Adani’s sale of the Myanmar port is more strategic that many realise

By RN Bhaskar

Being a visionary requires flexibility, but without sacrificing the bigger picture. The Myanmar port sale by the Adani group confirms this.

Yesterday, Adani Ports and Special Economic Zone Ltd (APSEZ) concluded the sale of its Myanmar port.

Holding a port in Myanmar was crucially important.  It would offer India a strategic route to trade with its North-eastern states.  It would facilitate military access to these sensitive regions as well.

Recalling events

It may be recalled that in 2015, everything pointed to the Adani group consolidating its hold on the Sittwe port in Myanmar. It would have allowed trade with Myanmar — a source for pulses required by India, and a market for engineering goods as well. Myanmar too wanted to balance its dependence on China with Indian investments (China already operates a port in Myanmar).
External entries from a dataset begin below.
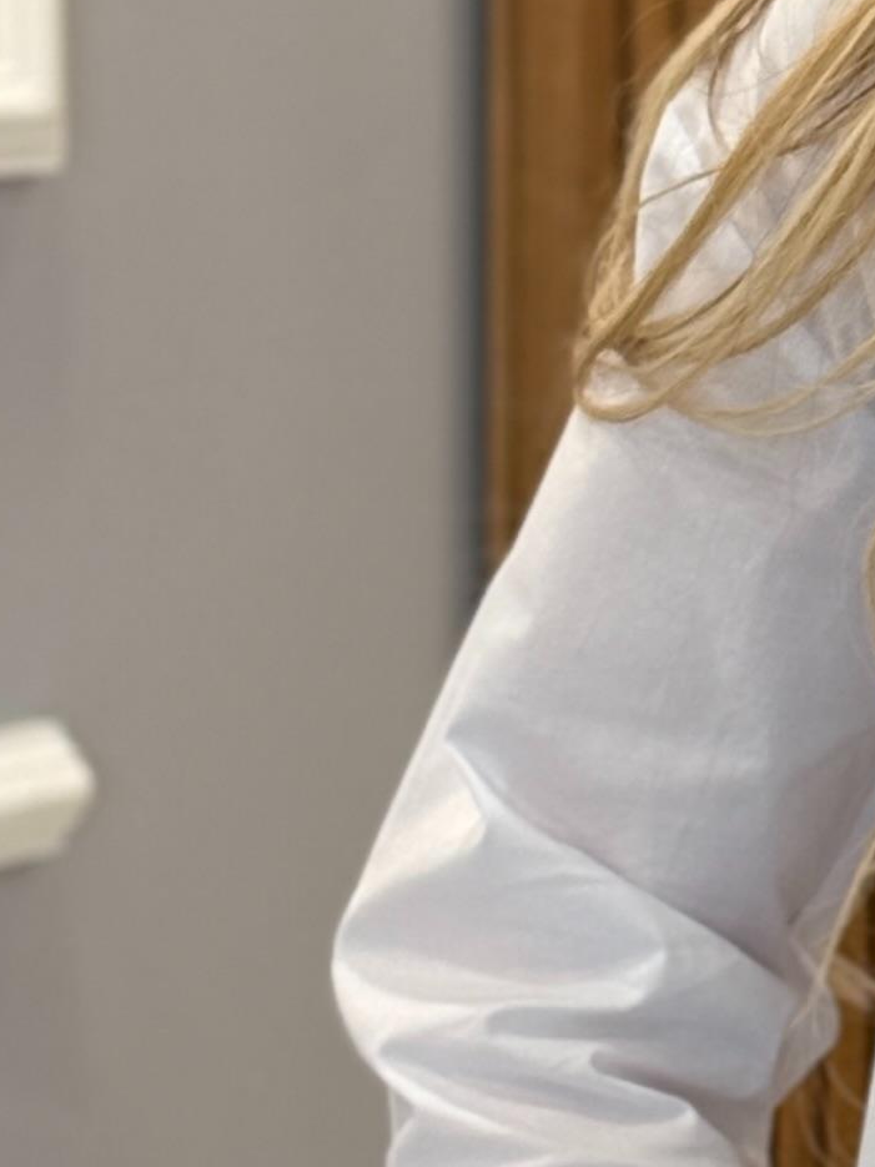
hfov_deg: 6.9
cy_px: 628
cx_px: 1716
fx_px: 6978
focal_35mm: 207
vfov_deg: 9.6
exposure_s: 1/109
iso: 100
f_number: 1.78
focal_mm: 6.76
Funding was being tied up extremely well and the Gulf-based GFH Financial group came forward with money. But global lobbyists, opposed to the Adani Group, forced major global financiers to stop funding the Sittwe Port. Their argument – Adani would be supporting a military dictatorship.

The Adani group also faced fierce opposition to its plans in Australia, which were significantly bigger and more challenging. Worried about the domino effect the opposition to the Myanmar port could have on the group’s investments elsewhere, the Adani Group stopped all work on the Sittwe Port.
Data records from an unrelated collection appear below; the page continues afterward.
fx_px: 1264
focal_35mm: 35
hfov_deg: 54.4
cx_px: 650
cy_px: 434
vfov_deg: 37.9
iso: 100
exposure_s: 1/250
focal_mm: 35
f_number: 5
Sensibly, the Indian government was determined to have this port, recognizing the strategic significance of the Sittwe Port and the immense benefits it would bring to both countries. So, in July 2021, another Indian venture, Bharat Freight Group stepped into the crease and decided to set up this port.

Advantage Adani

That allowed the Adani group to focus exclusively on Australia, and it won the battle there.  Many were certain that sooner or later, Adani would return to Myanmar. The sale of the Myanmar port appears to have scuttled such notions.

Why did the Adani group do this? There could be three reasons – all strategically sound.
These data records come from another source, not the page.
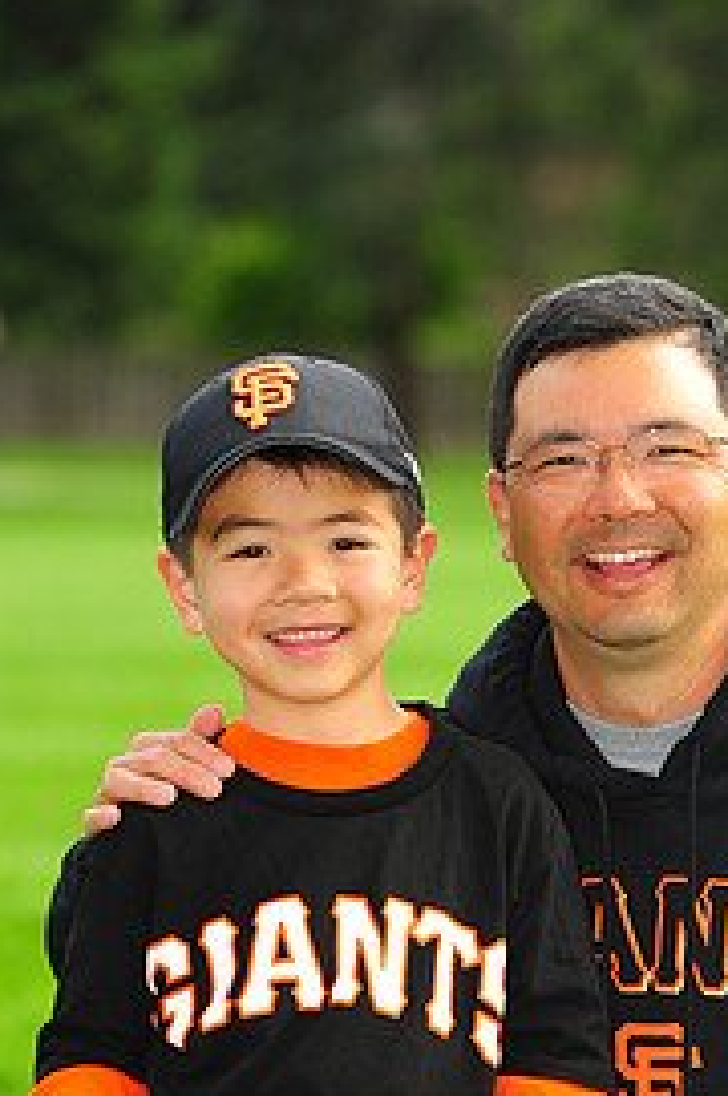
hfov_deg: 5.3
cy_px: 1153
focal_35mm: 257
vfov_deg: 8.0
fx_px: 7815
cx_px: 550
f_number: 4
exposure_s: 1/1250
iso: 400
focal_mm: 120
First, just last week, Bangladesh offered India access to its Chattogram (Chittagong) and Sylhet ports. Both governments noted that that increased connectivity in the region will enhance people-to-people contact. That will give India access to the Northeast through rivers.  The entire Northeast is better connected through rivers than through roads and rail. With the Chittagong route opening up, the Myanmar route became less important.

The release of the Myanmar port will give the Adani group access to $30 million cash, which is crucial in the post-Hindenberg times.  So, without sacrificing its vision, or India’s interests, the Adani group consolidates its trade routes with the Northeast and also gets cash. That money will be used to fund ongoing projects.

Third, India will continue to develop the Myanmar port which the Adani group can use when the time is ripe.

Already, the group has evolved into an Integrated Transport Utility providing end-to-end solutions from its port gates to customer gates. It is the largest port developer and operator in India.

It has 6 strategically located ports and terminals on the west coast (Mundra, Dahej, Tuna and Hazira in Gujarat, Mormugao in Goa, and Dighi in Maharashtra) and 5 ports and terminals on the East coast of India (Dhamra in Odisha, Gangavaram, and Krishnapatnam in Andhra Pradesh, and Kattupalli and Ennore in Tamil Nādu). Together, they represent 24% of the country’s total port volumes, thus providing capabilities to handle vast amounts of cargo from both coastal areas and the hinterland. This does not include two other ports managed by the group overseas – in Australia and Haifa.

The company is also developing two transhipment ports at Vizhinjam, Kerala and Colombo, Sri Lanka.  The group’s Ports to Logistics Platform comprises port facilities and integrated logistics capabilities. These include multimodal logistics parks, Grade A warehouses, and industrial economic zones, puts us in an advantageous position as India stands to benefit from an impending overhaul in global supply chains.

The group’s vision is to be the largest ports and logistics platform in the world in the next decade.

Significantly, this is being done without sacrificing any of the ESG and SDG goals.  It plans to turn carbon neutral by 2025,

APSEZ is the first Indian port and third in the world to sign up for the Science-Based Targets Initiative (SBTi) committing to emission reduction targets to control global warming at 1.5°C above pre-industrial levels.

In effect, the Adani group continues to be visionary, and continues to grow.  And it continues to play a vital role in the carbon footprint reduction plans cherished by the world.